Blond, blue-eyed cop and would-be detective Brian O'Connor (Paul Walker) goes undercover to investigate a series of multi-million dollar motorway heists involving DVD equipment.

He has to infiltrate an illegal drag race team headed by the prime suspect Dominic Toretto (Vin Diesel - sounds like a vintage petrol.)

The gang are antagonistic towards him and beat him up, but he hangs in there probably because he fancies Toretto's sister Mia (Jordana Brewster) who runs a sandwich bar and sustains him with tuna salad on white bread, no crusts, every day. And they say romance is dead.

Things start to get sticky when one night O'Connor saves Toretto from certain arrest and they discover on affinity for each other.

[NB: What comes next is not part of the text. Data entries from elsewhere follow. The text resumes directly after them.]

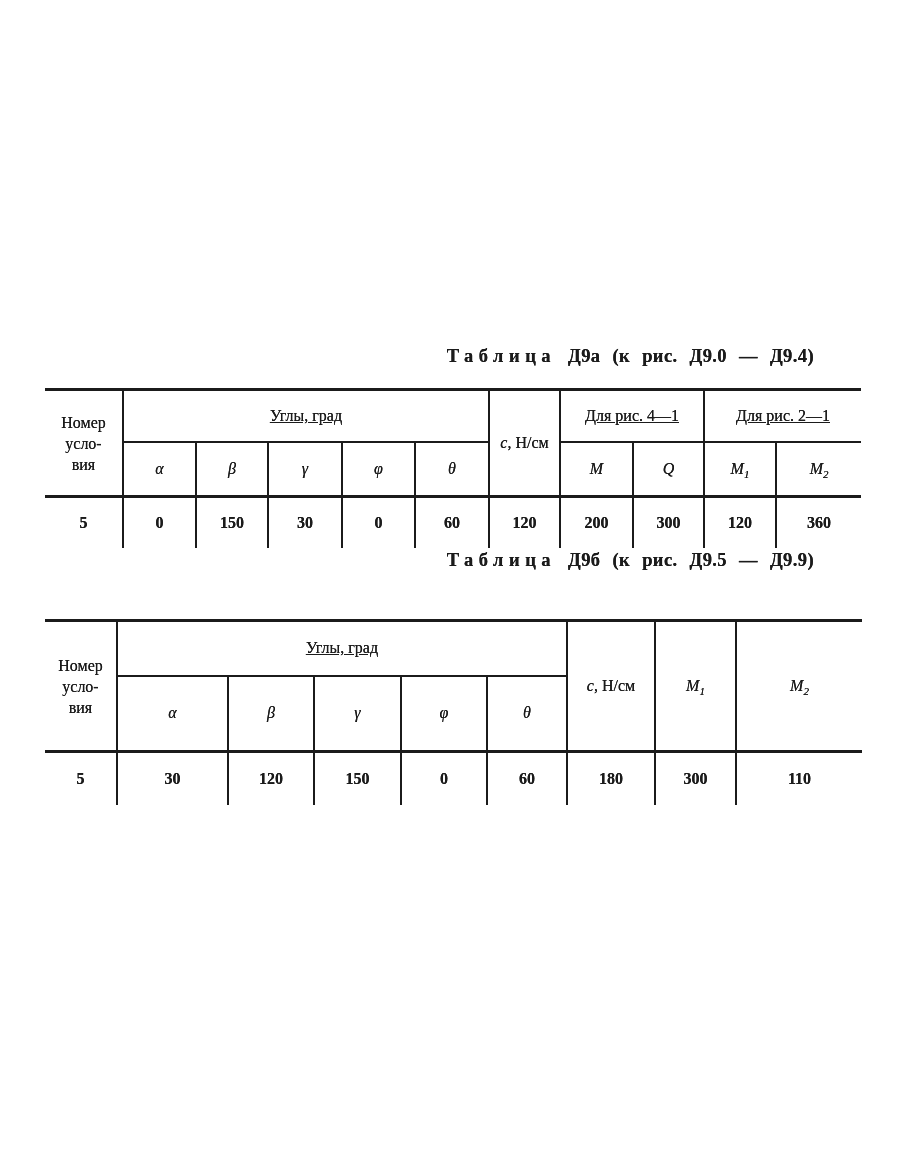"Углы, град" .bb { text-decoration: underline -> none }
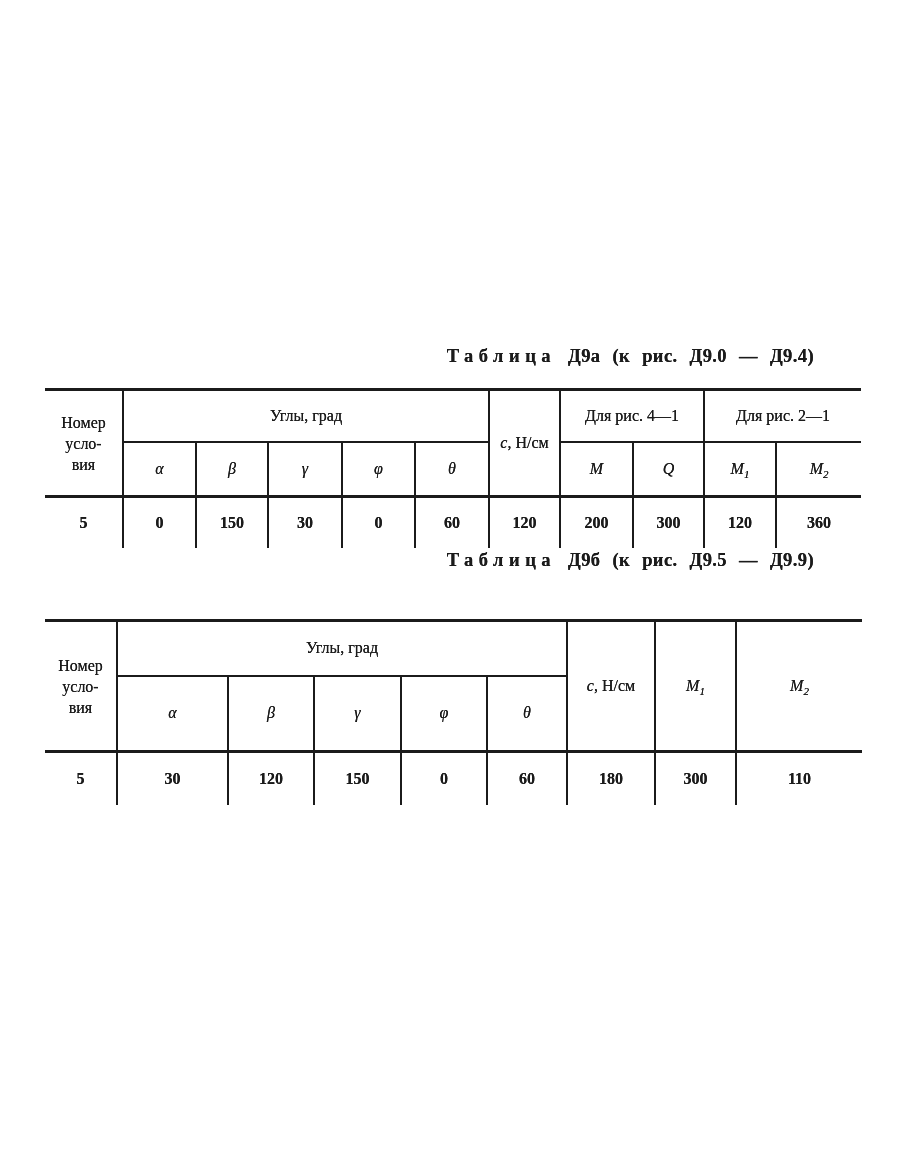"180" td.bl { text: 180 -> 100 }
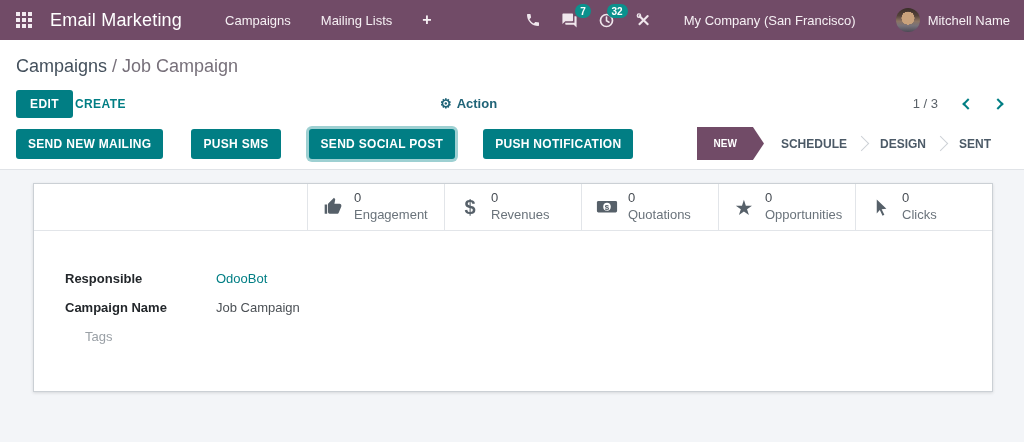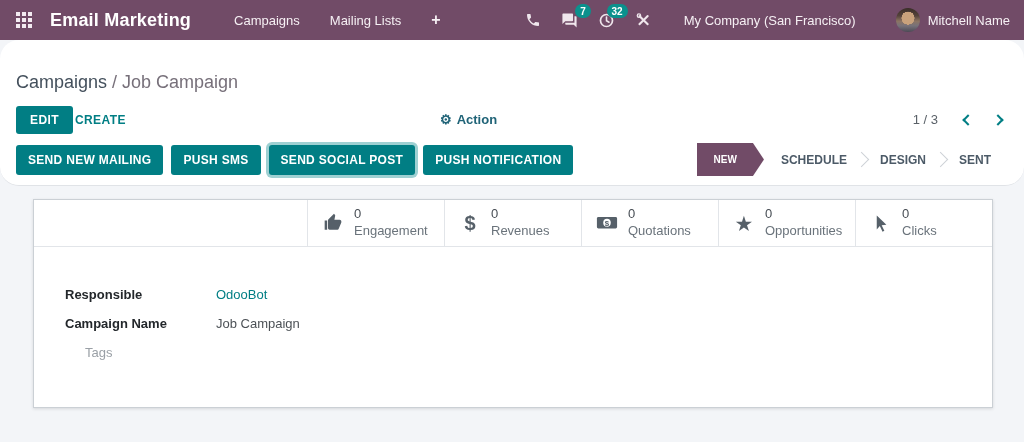"Email Marketing" .brand { font-weight: bold -> normal }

Will O'Connor choose ambition over friendship, trust and love?

The Fast and The Furious is based on a magazine article by Ken Li revealing the ins and outs of real life street car racing gangs.

The script by Gary Scott Thompson, Erik Bergquist and David Ayer is fairly inane, but it doesn't matter, as there are car chases and excitement aplenty.

This film is easier to understand than Gone in 60 Seconds and has no pretensions.

Walker (The Skulls, 2000) looks beautiful but cannot act, while Diesel (Pitch Black, 2000) looks hunky and can.

In fact he is excellent and I am sure will be a high flyer before long.

Director Rob Cohen (Daylight, 1996) has very sensibly kept the film to 90 minutes, which is his trump card.

Any longer and it would have palled, but at that length it zoomed throughout.

Cinematographer Ericson Core (Payback, 1999) has done some terrific camerawork and editor Peter Honess (LA Confidential, 1997) cutting and pasting is fantastic.

This is a stereotype car chasing story and none the worse for that.

It has cool souped-up vehicles and gorgeous girls so will appeal to most males between 15 to 30.

So though it's twaddle it is fast and furious which is, after all, what it claims to be.